I'm so sorry you had a traumatic time. I did too and also hate myself for 'dwelling' and not just 100% seeing it as positive because she arrives healthy. I hate myself for feeling envy. I upsetmyself last year as I caught myself asking a friends 'how many stitches did you have' after she described her glorious waterbirth. It was as though I was searching for a negative part of her experience to justify my trauma too. I recently sought a doula / midwife who was offering a birth trauma workshop. She has useful visualisation techniques etc. However what really really helped me was to talk through every second of my birth and how I felt. I realised I hadn't been able to do that with anyone. I didn't want to burden friends who may not have had children yet, I was reluctant to go over it again with my birth partners as they too were in some shock at what they'd experienced and so I had found myself repeating 'oh it was rough but baby is fine and I'm happy she's here'

Do you think you have someone impartial to talk to like that? Maybe a doula or an NCT leader that could spend two hours just listening, I felt so so relieve afterwards. At this stage I wasn't particularly looking for answers as whilst my birth was rough and traumatic I don't (in my specific case) hold any blame or any 'we should have done that instead' so I just needed to talk to process it rather than seek answers with a midwife consult.

Good luck with your healing x it's such a shame when we should look back on that day as empowering and beautiful and happy. X (I posted a thread recently called hypnobirthing fail please help if you wanted more advice) x

Endofrelationship · 23/01/2019 08:49

I had counselling with a specialist birth trauma counselor. It was really helpful. I tried requesting a debrief, (multiple times over an 18 month period including involving PALS 3 times) but my trust were so shit I never got one.
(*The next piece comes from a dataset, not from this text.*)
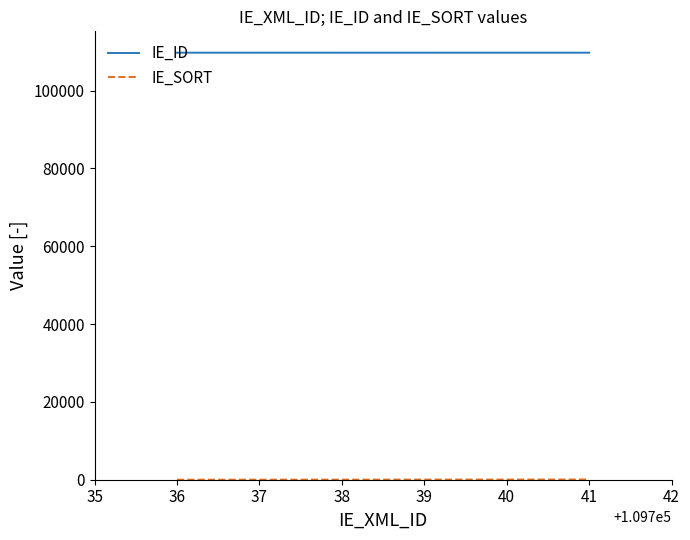

Count the number of data series in this chart.

2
It's taken until the birth of DC2 (different trust, totally different experience) for me to really understand my emotions around the last birth and the part I and hospital staff had to play in how it went and why.

NoParticularPattern · 23/01/2019 08:56

I’m so sorry you’ve had a traumatic birth experience. Birth trauma is a real thing and you deserve to have an explanation of what happened and why. It’s obviously not going to take the trauma away completely, but I’d hope that a proper debrief might give you some answers that might help you be better able to move forward. Definitely give the midwives a ring and request a debrief and I also recommend you contact the Birth Trauma Association. They do some really fabulous work with reducing the stigma surrounding birth trauma and helping women to overcome their awful experiences.